It’s been just over a year since we expanded our living space from 320 square feet to 1500 square feet. (In case you are new around here, we converted the loft of an old barn into a small apartment to live in while we were building our house.)
After living in such a small space for about 18 months, the move was a very welcome change.
For us, living in a tiny space with three humans and two dogs wasn’t sustainable forever. But while living small has its challenges, but it also has its perks. And I actually look back on that time in the barn with a great deal of fondness. (I also look back and can’t believe we managed to do it, but that’s another story.)
And there are even a few things I miss about living small. Here are some of them.
We had to get creative.
There’s something about living in such a tiny area that forces you to think outside the box.
We were able to make things work that seemed impossible on paper. We created the teeniest living space for Henry out of a room the size of a closet. We fit plenty of kitchen storage in a small footprint – including a full fridge and stove. We managed to create multifunctional storage areas out of the eaves.
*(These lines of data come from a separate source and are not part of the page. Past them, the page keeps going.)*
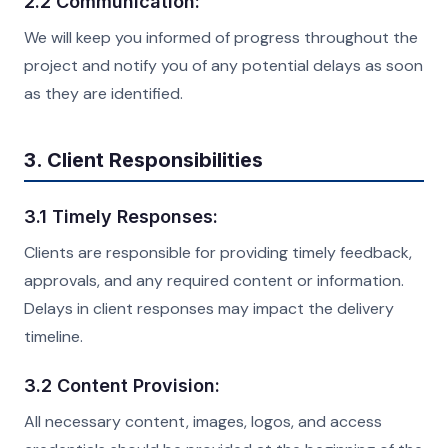
2.2 Communication:
We will keep you informed of progress throughout the
project and notify you of any potential delays as soon
as they are identified.
3. Client Responsibilities
3.1 Timely Responses:
Clients are responsible for providing timely feedback,
approvals, and any required content or information.
Delays in client responses may impact the delivery
timeline.
3.2 Content Provision:
All necessary content, images, logos, and access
We even found a spot for all of Henry’s play costumes by using vertical space.
In a bigger space, life is just a little bit easier – and also a bit more conventional. That means we can do more conventional things. Conventional can be wonderful – but living in 320-square-feet also helped us flex our creative muscles and try new things that were fun and different.
Cleaning took no time at all.
This is, hands down, the thing I miss most about the barn. It was so small that it took around 20 minutes to clean.
There is nothing better than a house that doesn’t take very much time to maintain.
Also, because the space was so compact and open, it was necessary to keep countertops cleared off and spaces relatively neat and clean. There was nowhere to hide junk and there was no door to close to hide away a messy room. That meant the space stayed relatively clean all the time, which was a wonderful side effect of small space living.
We were always in the middle of the action.
Living in a small space with family was a great way to get extra comfortable with one another. There was nowhere to hide – and you were always right in the action.
Frankly – this was a blessing and a curse.
Because Henry was so small when we lived in the barn, it was really a wonderful perk to have such close quarters. Kids like being in the proximity of their parents, and I never had to worry that he was out of sight and getting into mischief.
And I’ll always remember our nighttime routine in the barn with great fondness. Our bed was only about 10 steps to Henry’s bed. When we were all tucked into bed, Henry would say out into the darkness: “Momma? Daddy?” When we’d answer, there’s be a pause, he’d reply: “Love you.”
He was just checking to make sure we were still within talking distance. (And, as an aside, he still does this in our new house so it’s a small space habit that’s stuck.)
We had a different perspective of stuff.
When we lived in the barn, it was hard to justify bringing anything else into the space. It just wasn’t big enough to pack it with more things.
That meant we were much more discerning about what we purchased and brought home. And often, if we bought something new, it meant that something else had to go. New shirt? An old one had to find its way to Goodwill. A new piece of art? Something had to come down.
That one-in-one-out mentality is wonderful for keeping possessions minimal – and the small space basically did the work for us. For someone who struggled with getting rid of things, this was a wonderful hack.
Today, it’s much easier to justify a purchase because we have more space. But without the physical constraints, this can quickly get out of hand. It takes more willpower than it ever did in 320-square-feet.
I know that living in a small space isn’t for everyone – but it’s definitely something that shaped the way we live today.
And while we have certainly taken with us values and habits from that year and a half in a barn, there will always be a few things I miss most about our time there.
What do you think you’d love most about living in a smaller space?